SOURCE EXCERPT —
+-------+

Grand Theft Auto is kind of like the Family Guy of the gaming industry, where they take a piss at everyone. Surprisingly, Rockstar Games obliged.

This example is just one of many revolutionary changes that Gray has influenced in the gaming industry regarding LGBTQ+ representation. Countless queer journalists credit his publication Gayming Magazine as the first outlet to publish their nuanced reporting and hot takes on all things gaming. 

After all, Gayming Magazine was the first of its kind—and in many ways, it remains the only one. But let’s rewind. 

Before Gray created a home for the gays in the gaming industry in 2019, complete with its own award show, he was having drinks at a bar in London with a friend, the former head of Ukie, a not-for-profit trade body representing the UK games and interactive entertainment industry.

On a call from his UK office with So.Gay, Gray recalls his friend urging him that the world of video games needed more LGBTQ+ content.

“That kind of set me on a little mission,” Gray chuckles.

+-------+

STORED RECORDS —
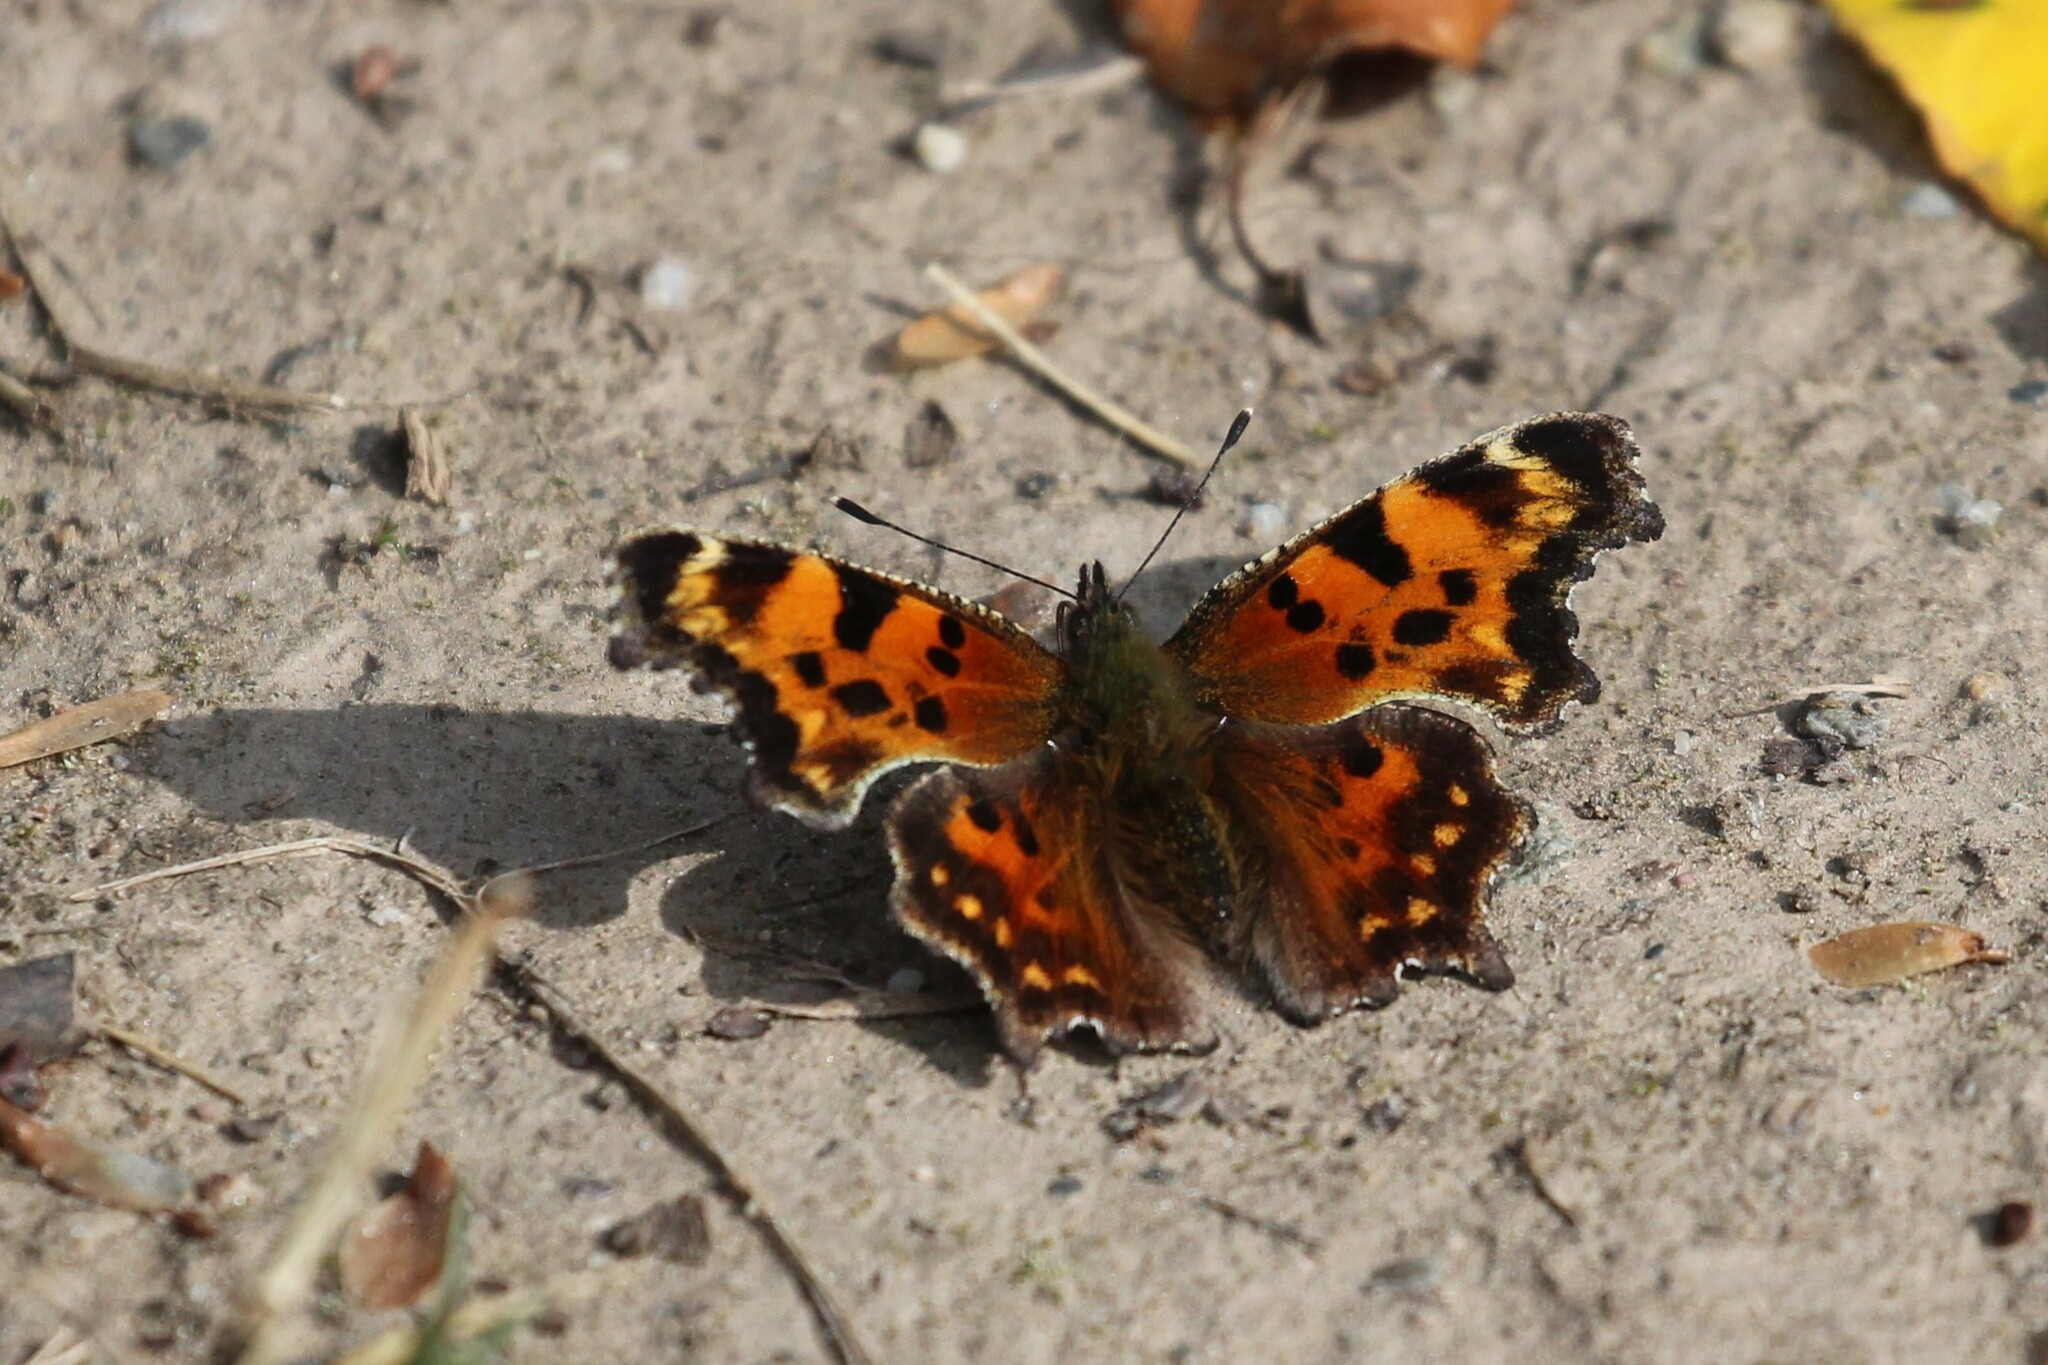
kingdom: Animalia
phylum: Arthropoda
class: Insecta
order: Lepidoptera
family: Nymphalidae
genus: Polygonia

+-------+

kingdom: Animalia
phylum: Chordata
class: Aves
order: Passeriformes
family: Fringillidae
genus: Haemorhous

+-------+

INSTRUCTIONS —
1 > In the Gayming Magazine excerpt, where was Gray having drinks with his friend, the former head of Ukie?
2 > Retype the Gayming Magazine excerpt word for word, beginning at the words "Before Gray created" and stopping after "more LGBTQ+ content.".

RESULTS FOR THE EXERCISE —
1 > At a bar in London.

2 >
Before Gray created a home for the gays in the gaming industry in 2019, complete with its own award show, he was having drinks at a bar in London with a friend, the former head of Ukie, a not-for-profit trade body representing the UK games and interactive entertainment industry.

On a call from his UK office with So.Gay, Gray recalls his friend urging him that the world of video games needed more LGBTQ+ content.